Retrospectiva de Alexander Sokurov revela peculiaridades do cineasta russo
Em meio à selva contemporânea das imagens ficou quase impossível distinguir os chamados "autores", artistas que renovam o cinema graças a uma potência única de invenção, dos meros competentes fazedores de filmes.
A retrospectiva "Alexander Sokurov - Poeta Visual", que acontece a partir de hoje até 16 de junho no CCBB, permite descobrir a solidez do projeto intelectual e a peculiaridade da forma que agregaram uma aura à obra do diretor russo e que têm feito seu trabalho durar mais que o instante dos fogos de artifício de festivais.
Os 30 filmes reunidos na mostra se distribuem em três grandes grupos: as elegias, as ficções em torno da filiação sobre o poder.
As elegias, que agregam um terço do conjunto de títulos, representam o que se poderia chamar, grosso modo, de face documental da obra do diretor.
Desde "Maria/Elegia Camponesa", de 1978, a "Elegia da Vida", realizado em 2006, o termo circunscreve tentativas de recuperar um objeto perdido.
"Uma elegia é, em geral, a ideia ou reminiscência de algo que aconteceu, do que queremos ter de volta, mas não podemos. Elegias são, para ser mais preciso, 'boas lembranças', experiências que tivemos e queremos ter de novo, mas não podemos. Porque a morte é um fato", esclarece Sokurov.
Nestes documentários, o cineasta distorce imagens e sons a fim de compor uma percepção dos objetos carregada de afetos, restaurá-los como vivências.
Tal modo de explorar a natureza sensorial do cinema revela-se ainda mais singular quando Sokurov o aplica a ficções.
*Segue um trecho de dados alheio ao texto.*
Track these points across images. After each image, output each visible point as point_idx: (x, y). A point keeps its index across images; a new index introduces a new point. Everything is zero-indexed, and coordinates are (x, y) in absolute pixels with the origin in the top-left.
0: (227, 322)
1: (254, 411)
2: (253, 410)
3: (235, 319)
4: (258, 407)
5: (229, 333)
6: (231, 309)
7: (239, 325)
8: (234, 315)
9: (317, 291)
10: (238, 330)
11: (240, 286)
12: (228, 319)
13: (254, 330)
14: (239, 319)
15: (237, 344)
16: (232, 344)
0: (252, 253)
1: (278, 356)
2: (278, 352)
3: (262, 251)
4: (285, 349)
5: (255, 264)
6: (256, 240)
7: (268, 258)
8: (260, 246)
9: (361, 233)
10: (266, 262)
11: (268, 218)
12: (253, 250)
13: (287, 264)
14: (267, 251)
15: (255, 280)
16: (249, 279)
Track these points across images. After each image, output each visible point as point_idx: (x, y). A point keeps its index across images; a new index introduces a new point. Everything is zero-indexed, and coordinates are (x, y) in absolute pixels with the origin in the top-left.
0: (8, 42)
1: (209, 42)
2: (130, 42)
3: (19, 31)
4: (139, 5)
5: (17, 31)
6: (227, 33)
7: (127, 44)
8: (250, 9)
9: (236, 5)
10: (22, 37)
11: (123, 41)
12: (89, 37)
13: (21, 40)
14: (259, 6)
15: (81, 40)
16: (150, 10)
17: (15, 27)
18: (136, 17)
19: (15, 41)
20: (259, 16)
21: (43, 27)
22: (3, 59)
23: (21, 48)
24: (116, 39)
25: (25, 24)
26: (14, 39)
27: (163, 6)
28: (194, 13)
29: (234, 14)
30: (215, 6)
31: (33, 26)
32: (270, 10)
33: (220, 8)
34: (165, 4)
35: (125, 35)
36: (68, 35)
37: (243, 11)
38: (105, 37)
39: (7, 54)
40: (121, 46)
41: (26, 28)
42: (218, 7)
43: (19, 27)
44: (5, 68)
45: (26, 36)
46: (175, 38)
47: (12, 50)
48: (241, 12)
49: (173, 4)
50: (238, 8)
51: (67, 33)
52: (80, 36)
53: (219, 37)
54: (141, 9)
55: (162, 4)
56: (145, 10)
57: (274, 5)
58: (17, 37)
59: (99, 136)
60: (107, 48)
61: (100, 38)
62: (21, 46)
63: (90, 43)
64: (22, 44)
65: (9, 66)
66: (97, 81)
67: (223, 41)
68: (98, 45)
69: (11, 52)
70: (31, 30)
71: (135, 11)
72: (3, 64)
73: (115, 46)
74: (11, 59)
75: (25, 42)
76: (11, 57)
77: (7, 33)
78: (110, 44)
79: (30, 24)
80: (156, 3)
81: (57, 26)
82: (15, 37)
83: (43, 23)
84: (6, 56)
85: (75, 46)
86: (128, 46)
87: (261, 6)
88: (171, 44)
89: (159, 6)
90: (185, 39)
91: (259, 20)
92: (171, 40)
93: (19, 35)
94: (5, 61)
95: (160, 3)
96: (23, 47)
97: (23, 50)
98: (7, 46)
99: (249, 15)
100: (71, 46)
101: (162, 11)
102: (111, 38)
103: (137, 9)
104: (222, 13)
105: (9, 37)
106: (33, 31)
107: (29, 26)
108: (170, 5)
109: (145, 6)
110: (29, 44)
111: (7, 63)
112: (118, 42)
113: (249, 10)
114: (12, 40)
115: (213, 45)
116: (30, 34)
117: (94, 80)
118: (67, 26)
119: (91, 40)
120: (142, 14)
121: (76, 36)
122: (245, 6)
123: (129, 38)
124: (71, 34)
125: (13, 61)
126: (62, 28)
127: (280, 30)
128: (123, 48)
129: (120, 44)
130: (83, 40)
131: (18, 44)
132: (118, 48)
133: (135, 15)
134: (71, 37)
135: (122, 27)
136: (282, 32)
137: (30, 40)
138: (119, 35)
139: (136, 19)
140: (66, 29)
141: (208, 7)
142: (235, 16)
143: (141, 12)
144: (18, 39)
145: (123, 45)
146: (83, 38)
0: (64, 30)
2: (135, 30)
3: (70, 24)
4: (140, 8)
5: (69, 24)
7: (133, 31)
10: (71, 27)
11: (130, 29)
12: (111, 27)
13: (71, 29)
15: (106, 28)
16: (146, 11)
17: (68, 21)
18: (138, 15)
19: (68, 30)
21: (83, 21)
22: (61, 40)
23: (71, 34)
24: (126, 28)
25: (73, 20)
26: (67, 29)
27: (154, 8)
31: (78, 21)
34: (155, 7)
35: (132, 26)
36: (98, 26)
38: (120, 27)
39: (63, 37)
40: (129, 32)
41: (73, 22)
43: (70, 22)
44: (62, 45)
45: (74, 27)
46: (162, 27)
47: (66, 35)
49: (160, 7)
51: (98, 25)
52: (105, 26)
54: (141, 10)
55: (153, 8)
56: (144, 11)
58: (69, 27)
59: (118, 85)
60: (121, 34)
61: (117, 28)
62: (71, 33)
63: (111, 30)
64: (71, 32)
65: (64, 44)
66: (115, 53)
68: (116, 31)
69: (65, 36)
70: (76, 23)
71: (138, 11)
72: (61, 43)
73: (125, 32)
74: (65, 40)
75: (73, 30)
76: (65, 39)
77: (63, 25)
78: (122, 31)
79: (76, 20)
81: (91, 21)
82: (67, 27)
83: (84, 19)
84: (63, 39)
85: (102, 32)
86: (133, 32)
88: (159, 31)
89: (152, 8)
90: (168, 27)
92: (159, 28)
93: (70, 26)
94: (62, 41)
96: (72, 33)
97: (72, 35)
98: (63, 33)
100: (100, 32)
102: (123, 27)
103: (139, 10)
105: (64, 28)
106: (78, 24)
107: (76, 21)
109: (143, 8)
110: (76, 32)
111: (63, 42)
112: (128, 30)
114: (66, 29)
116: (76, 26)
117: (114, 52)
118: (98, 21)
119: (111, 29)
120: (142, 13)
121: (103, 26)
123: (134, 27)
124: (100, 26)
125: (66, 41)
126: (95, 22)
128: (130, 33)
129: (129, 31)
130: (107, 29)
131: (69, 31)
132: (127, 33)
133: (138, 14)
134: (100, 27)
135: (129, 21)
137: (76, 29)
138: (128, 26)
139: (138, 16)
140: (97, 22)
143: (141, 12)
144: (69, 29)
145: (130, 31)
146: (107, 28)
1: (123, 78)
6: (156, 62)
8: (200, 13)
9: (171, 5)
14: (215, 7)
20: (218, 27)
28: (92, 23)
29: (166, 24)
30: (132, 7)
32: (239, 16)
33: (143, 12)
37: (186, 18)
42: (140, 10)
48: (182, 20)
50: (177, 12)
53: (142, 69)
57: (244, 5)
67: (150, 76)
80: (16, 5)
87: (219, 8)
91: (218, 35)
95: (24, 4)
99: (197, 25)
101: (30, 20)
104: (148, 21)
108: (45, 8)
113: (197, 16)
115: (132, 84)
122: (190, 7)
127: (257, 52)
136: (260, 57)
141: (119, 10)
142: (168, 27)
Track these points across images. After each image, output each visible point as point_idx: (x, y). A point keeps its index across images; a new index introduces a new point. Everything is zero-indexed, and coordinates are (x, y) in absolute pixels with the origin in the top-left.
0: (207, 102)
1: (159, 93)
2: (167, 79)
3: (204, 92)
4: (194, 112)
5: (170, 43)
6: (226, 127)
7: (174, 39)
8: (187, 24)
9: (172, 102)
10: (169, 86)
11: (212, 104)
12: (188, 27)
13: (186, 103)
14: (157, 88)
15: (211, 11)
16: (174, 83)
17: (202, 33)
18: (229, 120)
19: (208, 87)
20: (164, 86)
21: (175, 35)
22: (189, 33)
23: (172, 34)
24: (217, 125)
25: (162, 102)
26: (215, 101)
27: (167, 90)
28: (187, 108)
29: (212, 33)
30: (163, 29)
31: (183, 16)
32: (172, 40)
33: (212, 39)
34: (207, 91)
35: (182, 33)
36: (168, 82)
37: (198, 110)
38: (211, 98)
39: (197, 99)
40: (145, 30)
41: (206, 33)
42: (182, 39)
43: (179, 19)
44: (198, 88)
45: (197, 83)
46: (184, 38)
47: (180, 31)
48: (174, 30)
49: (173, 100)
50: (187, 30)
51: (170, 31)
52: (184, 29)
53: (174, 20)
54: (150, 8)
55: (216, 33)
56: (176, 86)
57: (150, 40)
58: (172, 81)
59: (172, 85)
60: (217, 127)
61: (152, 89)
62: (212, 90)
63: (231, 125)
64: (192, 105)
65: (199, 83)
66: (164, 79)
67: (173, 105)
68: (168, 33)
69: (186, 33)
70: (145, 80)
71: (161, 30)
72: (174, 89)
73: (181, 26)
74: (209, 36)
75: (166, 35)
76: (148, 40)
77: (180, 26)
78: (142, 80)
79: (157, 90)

Em títulos fundamentais como "Os Dias do Eclipse" e "Mãe e Filho", o espectador se depara com técnicas que deslocam o modo tradicional de representar o espaço, que distorcem as perspectivas e impõem desequilíbrios à percepção.
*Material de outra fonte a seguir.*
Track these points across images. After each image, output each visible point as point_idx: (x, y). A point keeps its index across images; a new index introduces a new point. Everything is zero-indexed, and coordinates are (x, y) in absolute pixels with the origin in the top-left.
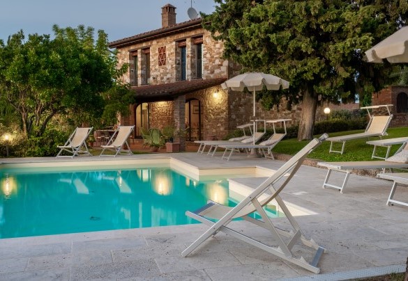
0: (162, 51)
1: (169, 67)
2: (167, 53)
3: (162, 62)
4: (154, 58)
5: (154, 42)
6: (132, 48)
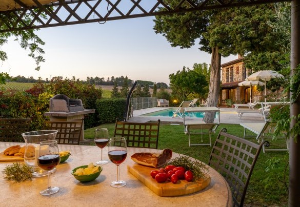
0: (238, 68)
1: (240, 74)
2: (239, 69)
3: (238, 73)
4: (235, 71)
5: (235, 65)
6: (227, 67)
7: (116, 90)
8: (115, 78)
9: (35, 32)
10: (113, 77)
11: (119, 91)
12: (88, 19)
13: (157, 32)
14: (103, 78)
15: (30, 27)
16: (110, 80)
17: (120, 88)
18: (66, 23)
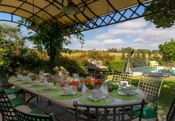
7: (123, 56)
8: (124, 48)
9: (81, 33)
10: (123, 48)
11: (126, 56)
12: (101, 25)
13: (146, 21)
14: (117, 49)
15: (79, 32)
16: (121, 49)
17: (126, 54)
18: (92, 28)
Em vez de malabarismos formais, esses procedimentos põem em relevo, sem o artifício do 3D, as múltiplas dimensões do drama, as camadas de tempo e de significados a que damos o nome de "subjetividade".
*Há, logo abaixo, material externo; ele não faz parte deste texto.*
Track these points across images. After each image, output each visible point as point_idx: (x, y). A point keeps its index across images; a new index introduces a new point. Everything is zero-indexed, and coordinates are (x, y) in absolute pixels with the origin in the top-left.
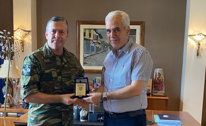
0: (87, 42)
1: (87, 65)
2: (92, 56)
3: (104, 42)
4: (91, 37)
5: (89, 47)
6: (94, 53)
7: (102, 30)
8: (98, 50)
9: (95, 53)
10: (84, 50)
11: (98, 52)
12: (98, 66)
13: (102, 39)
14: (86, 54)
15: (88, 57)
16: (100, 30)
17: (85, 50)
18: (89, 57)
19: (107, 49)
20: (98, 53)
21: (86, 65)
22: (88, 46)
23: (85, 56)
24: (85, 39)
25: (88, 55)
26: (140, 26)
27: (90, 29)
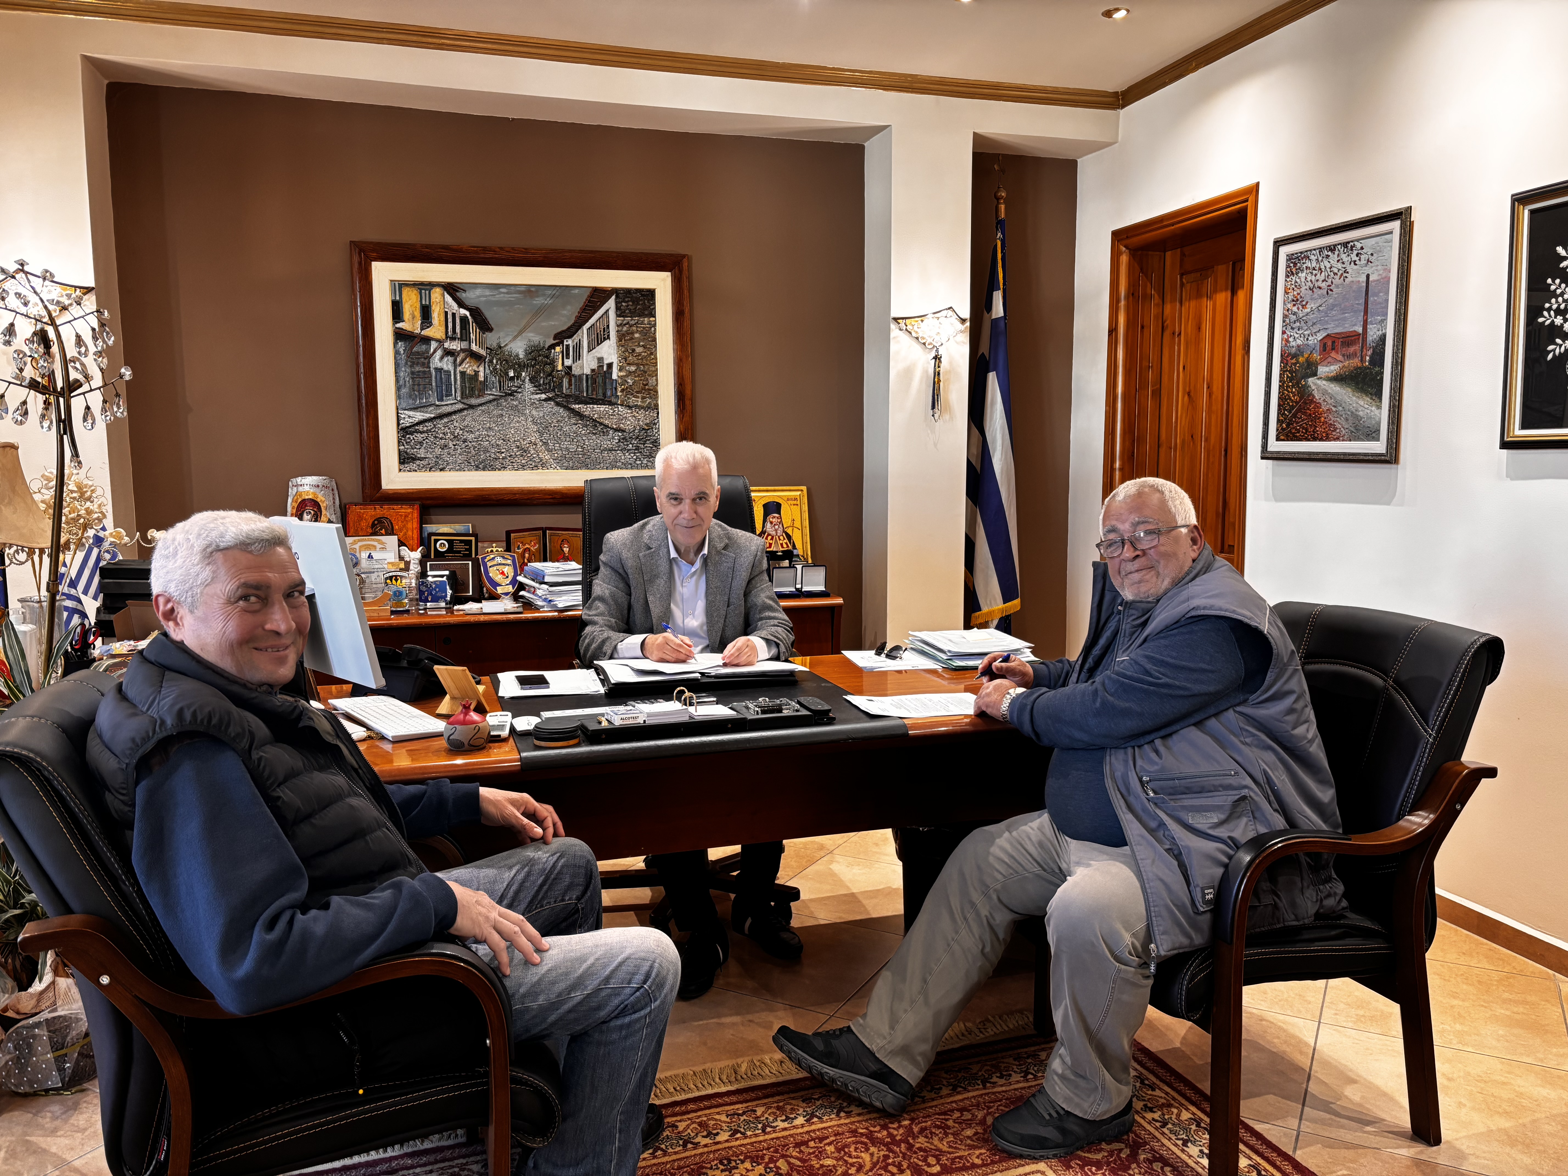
0: (415, 349)
1: (420, 468)
2: (446, 420)
3: (500, 347)
4: (430, 324)
5: (427, 375)
6: (450, 404)
7: (487, 292)
8: (472, 390)
9: (460, 406)
10: (398, 389)
11: (473, 401)
12: (477, 468)
13: (488, 335)
14: (411, 413)
15: (420, 428)
16: (478, 292)
17: (404, 391)
18: (429, 425)
19: (517, 383)
20: (471, 407)
21: (413, 466)
22: (417, 369)
23: (406, 422)
24: (400, 335)
25: (419, 416)
26: (669, 274)
27: (422, 284)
Por fim, a retrospectiva é oportunidade para ver, em tela, a reinterpretação da história russa por meio da proeza técnica do filme num só plano alcançada em "Arca Russa".
E de assistir em conjunto à tetralogia sobre o poder, em que Sokurov captura a imersão na fragilidade dos todo-poderosos Hitler, Lênin, Hirohito, respectivamente em "Moloch", "Taurus" e "O Sol", e conclui com a magistral releitura do "Fausto" de Goethe este exame do que definiu como "crepúsculo da vontade".